• [Aim of the exercise]:
Can you copy every one of the records below word for word, line by line?

▶

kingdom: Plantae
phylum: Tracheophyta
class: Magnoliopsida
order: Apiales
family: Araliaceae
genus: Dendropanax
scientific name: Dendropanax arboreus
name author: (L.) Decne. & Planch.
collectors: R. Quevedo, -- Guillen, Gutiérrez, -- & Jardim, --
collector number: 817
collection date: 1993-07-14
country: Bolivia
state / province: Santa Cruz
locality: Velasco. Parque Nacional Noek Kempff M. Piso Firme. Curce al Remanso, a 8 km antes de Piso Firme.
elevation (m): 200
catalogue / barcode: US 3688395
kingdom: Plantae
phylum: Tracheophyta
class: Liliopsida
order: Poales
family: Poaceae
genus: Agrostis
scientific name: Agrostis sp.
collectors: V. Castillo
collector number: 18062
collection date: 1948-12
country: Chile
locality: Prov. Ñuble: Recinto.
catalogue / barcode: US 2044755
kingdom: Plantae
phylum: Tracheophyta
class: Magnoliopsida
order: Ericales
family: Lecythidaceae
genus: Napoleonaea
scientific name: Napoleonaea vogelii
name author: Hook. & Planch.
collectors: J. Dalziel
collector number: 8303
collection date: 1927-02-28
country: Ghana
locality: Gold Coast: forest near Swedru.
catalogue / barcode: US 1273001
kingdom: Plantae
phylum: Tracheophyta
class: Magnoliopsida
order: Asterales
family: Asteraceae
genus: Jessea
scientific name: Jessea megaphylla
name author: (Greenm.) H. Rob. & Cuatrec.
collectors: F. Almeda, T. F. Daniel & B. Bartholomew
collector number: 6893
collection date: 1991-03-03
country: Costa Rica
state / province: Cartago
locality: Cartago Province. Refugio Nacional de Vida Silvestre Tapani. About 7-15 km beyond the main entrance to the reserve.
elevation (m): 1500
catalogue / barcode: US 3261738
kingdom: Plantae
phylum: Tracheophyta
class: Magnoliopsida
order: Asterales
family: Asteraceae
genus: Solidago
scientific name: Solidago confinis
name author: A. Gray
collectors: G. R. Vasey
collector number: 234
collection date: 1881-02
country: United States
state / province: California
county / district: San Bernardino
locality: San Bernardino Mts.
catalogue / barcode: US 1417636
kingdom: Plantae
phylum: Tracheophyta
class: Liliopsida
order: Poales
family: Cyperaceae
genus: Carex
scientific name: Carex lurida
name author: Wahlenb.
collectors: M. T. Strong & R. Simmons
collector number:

◀

• [Task solution]:
kingdom: Plantae
phylum: Tracheophyta
class: Magnoliopsida
order: Apiales
family: Araliaceae
genus: Dendropanax
scientific name: Dendropanax arboreus
name author: (L.) Decne. & Planch.
collectors: R. Quevedo, -- Guillen, Gutiérrez, -- & Jardim, --
collector number: 817
collection date: 1993-07-14
country: Bolivia
state / province: Santa Cruz
locality: Velasco. Parque Nacional Noek Kempff M. Piso Firme. Curce al Remanso, a 8 km antes de Piso Firme.
elevation (m): 200
catalogue / barcode: US 3688395
kingdom: Plantae
phylum: Tracheophyta
class: Liliopsida
order: Poales
family: Poaceae
genus: Agrostis
scientific name: Agrostis sp.
collectors: V. Castillo
collector number: 18062
collection date: 1948-12
country: Chile
locality: Prov. Ñuble: Recinto.
catalogue / barcode: US 2044755
kingdom: Plantae
phylum: Tracheophyta
class: Magnoliopsida
order: Ericales
family: Lecythidaceae
genus: Napoleonaea
scientific name: Napoleonaea vogelii
name author: Hook. & Planch.
collectors: J. Dalziel
collector number: 8303
collection date: 1927-02-28
country: Ghana
locality: Gold Coast: forest near Swedru.
catalogue / barcode: US 1273001
kingdom: Plantae
phylum: Tracheophyta
class: Magnoliopsida
order: Asterales
family: Asteraceae
genus: Jessea
scientific name: Jessea megaphylla
name author: (Greenm.) H. Rob. & Cuatrec.
collectors: F. Almeda, T. F. Daniel & B. Bartholomew
collector number: 6893
collection date: 1991-03-03
country: Costa Rica
state / province: Cartago
locality: Cartago Province. Refugio Nacional de Vida Silvestre Tapani. About 7-15 km beyond the main entrance to the reserve.
elevation (m): 1500
catalogue / barcode: US 3261738
kingdom: Plantae
phylum: Tracheophyta
class: Magnoliopsida
order: Asterales
family: Asteraceae
genus: Solidago
scientific name: Solidago confinis
name author: A. Gray
collectors: G. R. Vasey
collector number: 234
collection date: 1881-02
country: United States
state / province: California
county / district: San Bernardino
locality: San Bernardino Mts.
catalogue / barcode: US 1417636
kingdom: Plantae
phylum: Tracheophyta
class: Liliopsida
order: Poales
family: Cyperaceae
genus: Carex
scientific name: Carex lurida
name author: Wahlenb.
collectors: M. T. Strong & R. Simmons
collector number:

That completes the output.